The inhibitory nature of GABA only comes into play when neurons are close to the threshold for spiking, Surmeier said. In this way, GABA ensures the cells are responding only to the strongest, most salient inputs, reducing ‘neural noise.’ This is the conventional mode of GABA action.

“Our work provides a more nuanced view of how striatal circuits are working. Most people in the field simply thought GABA shuts the cells and circuits down and glutamate excites them,” Surmeier said.

The discovery of GABA’s multiple roles requires rethinking its classification as a strictly inhibitory neurotransmitter, Surmeier said, and has wider implications for artificial intelligence technology, which is largely based on overly simple models of how neurons communicate with one another.

“The neural network models upon which machine learning and artificial intelligence are based do not reflect what we know about brain circuitry today,” Surmeier said. “They don’t capture the computational complexity of individual neurons or how they communicate. The fact that one of the two major transmitters in the brain can have different functional consequences in different brain states has real implications for how artificial networks should be designed if they want to emulate human intelligence.”

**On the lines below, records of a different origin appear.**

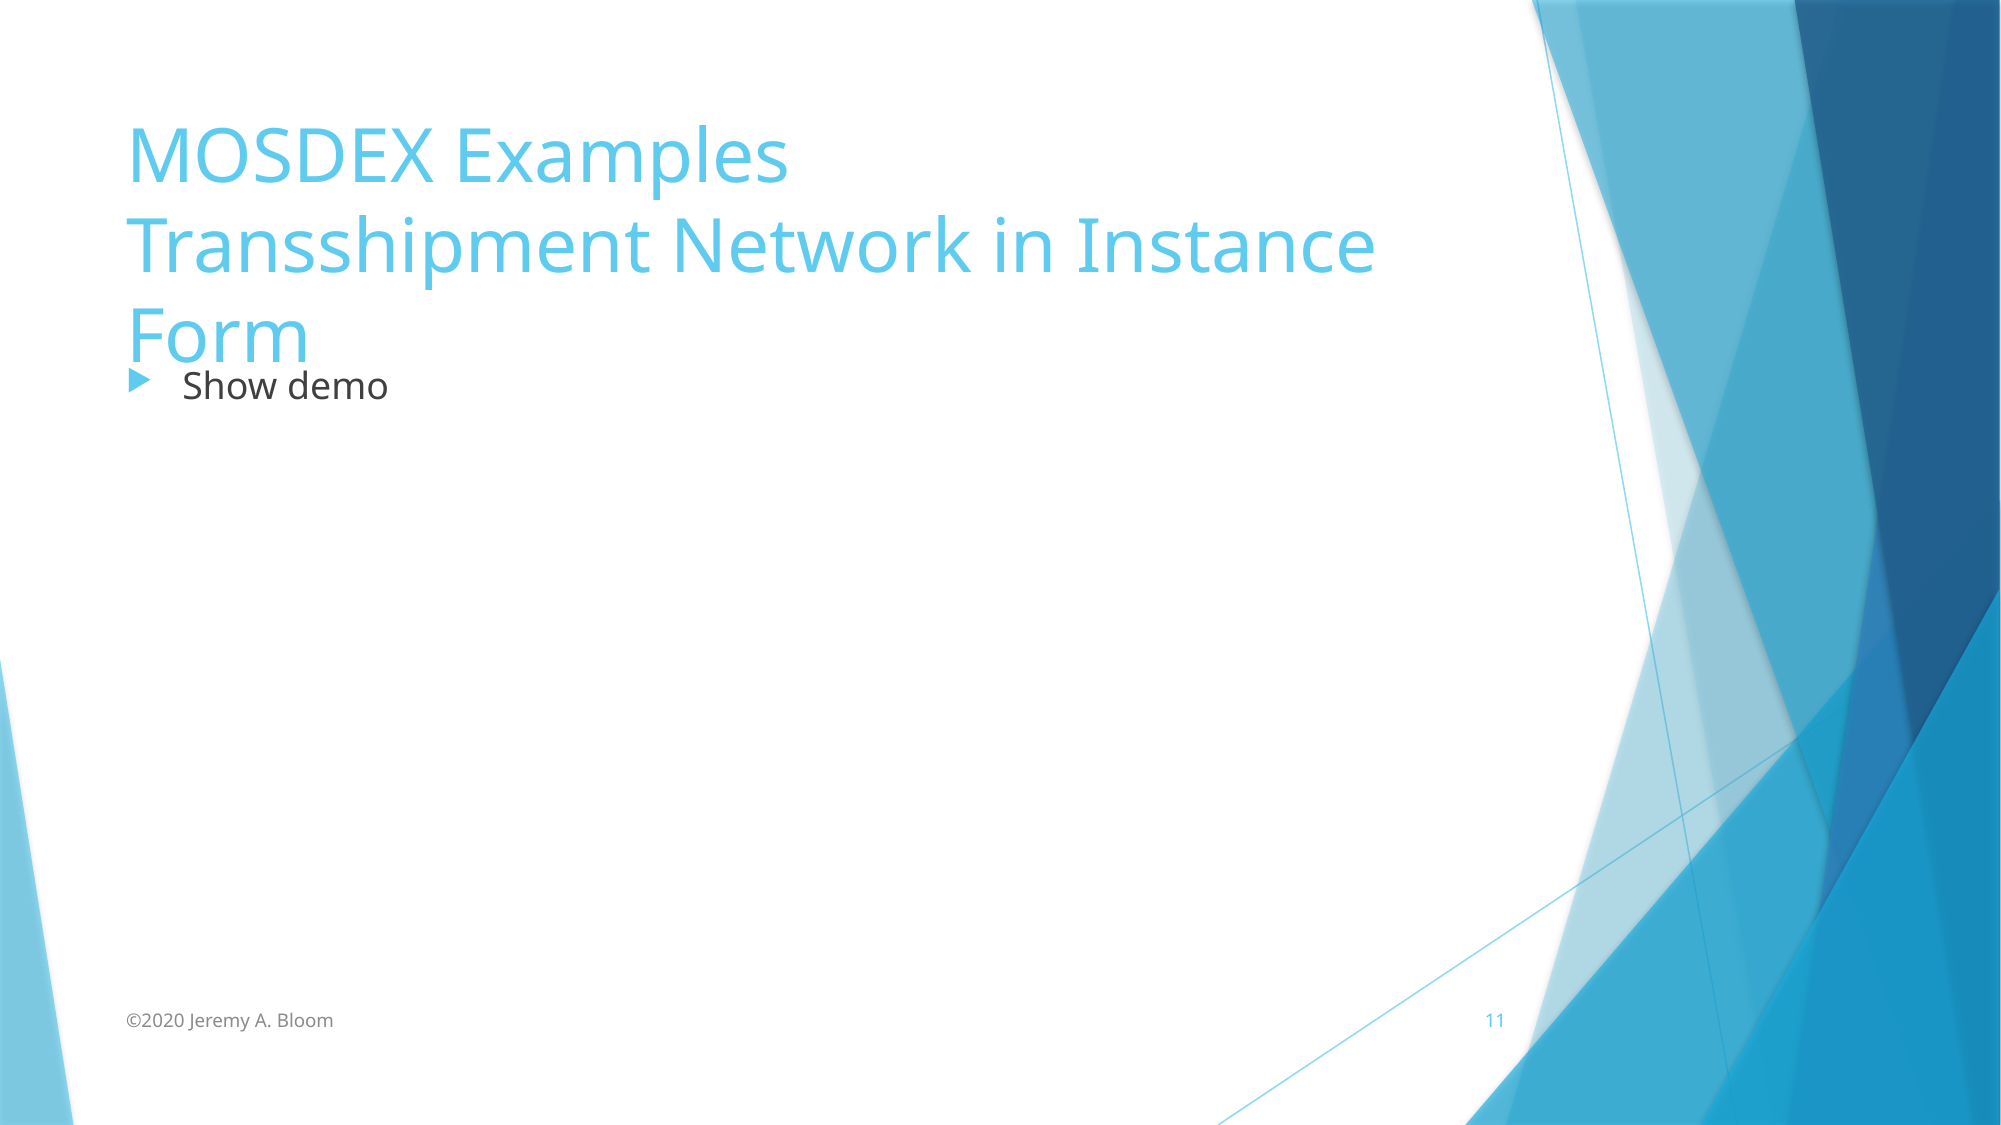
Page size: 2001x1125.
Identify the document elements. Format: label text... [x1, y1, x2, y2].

title MOSDEX Examples Transshipment Network in Instance Form [111, 99, 1522, 317]
list Show demo [111, 354, 1522, 992]
footer ©2020 Jeremy A. Bloom [111, 991, 1145, 1051]
slide_number 11 [1409, 991, 1522, 1051]
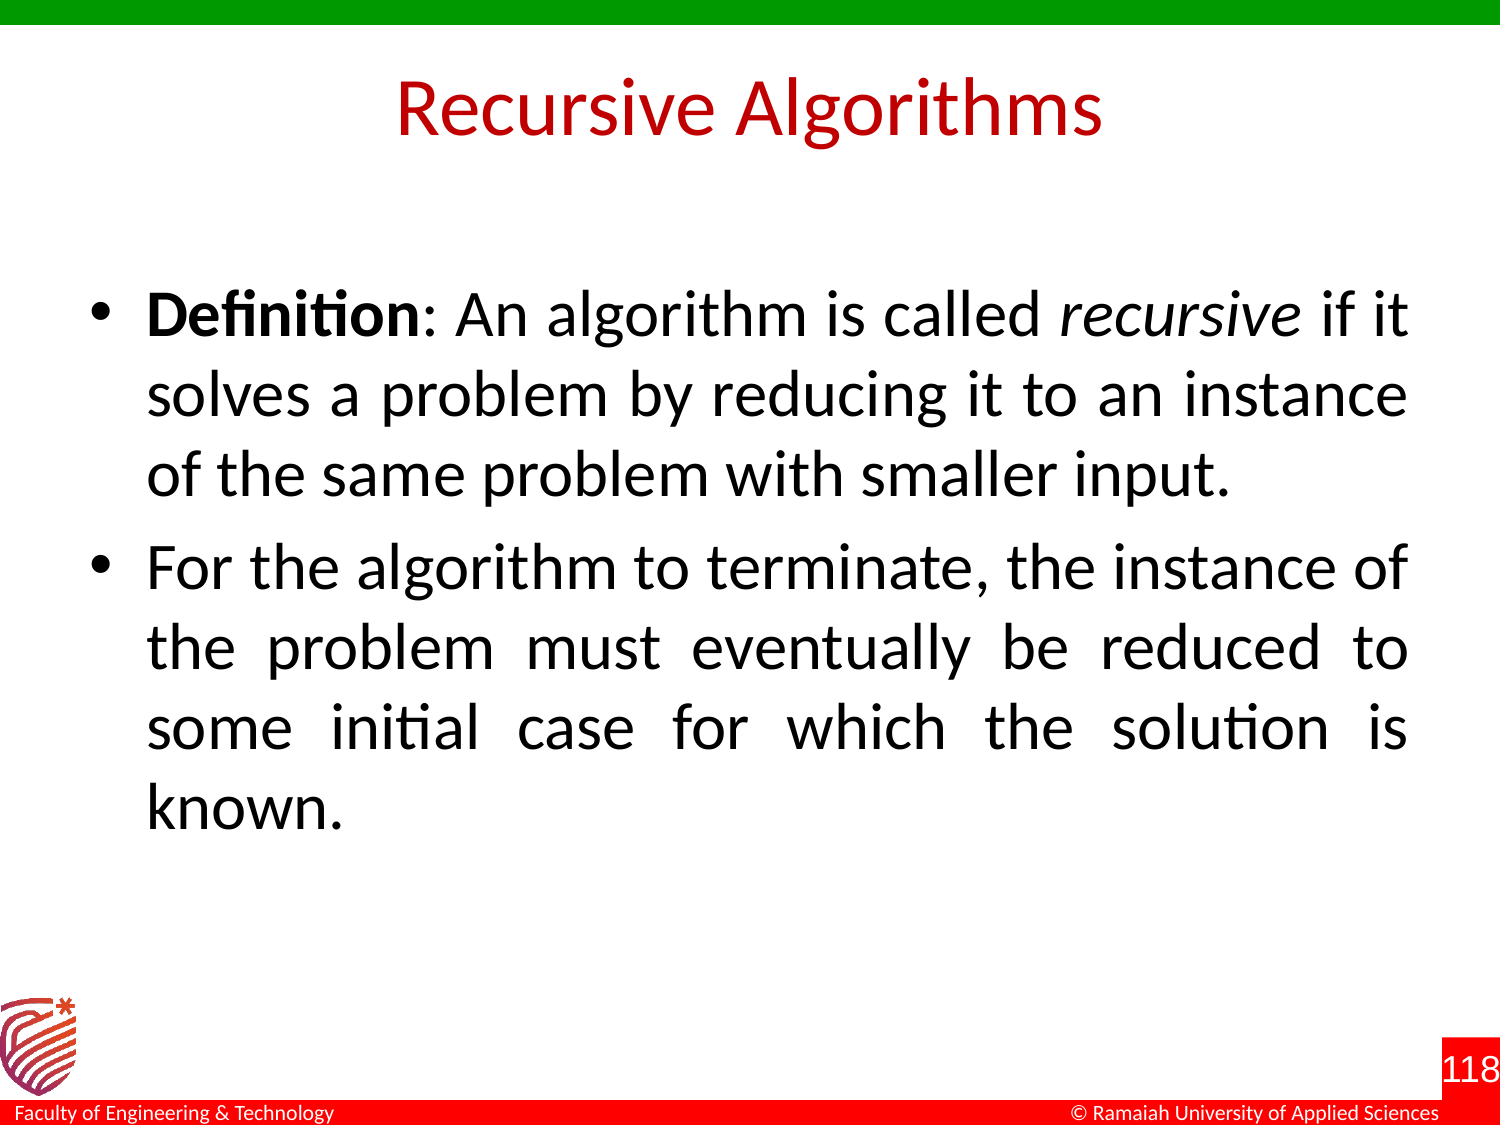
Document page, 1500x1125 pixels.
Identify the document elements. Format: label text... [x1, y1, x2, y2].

Moving forward, Surmeier and his collaborators will continue to study GABA’s influence on spiny projection neurons and how the interactions are altered in diseases such as Parkinson’s and Huntington’s.

“Brain circuitry is altered in very different ways in these diseases, both of which involve motor dysfunction and pathophysiology in the stratum,” Surmeier said. “We’re trying to identify what the contribution of these inter-neuronal circuits is to that dysfunction. It turns out that in the Parkinson’s disease models, at least, that the GABAergic circuitry begins to rewire in ways we never expected.”

The study was supported by the Cure Huntington’s Disease Initiative Foundation, Inc., the JPB Foundation, the National Institute of Neurological Disorders and the Michael J. Fox Foundation for Parkinson’s Research.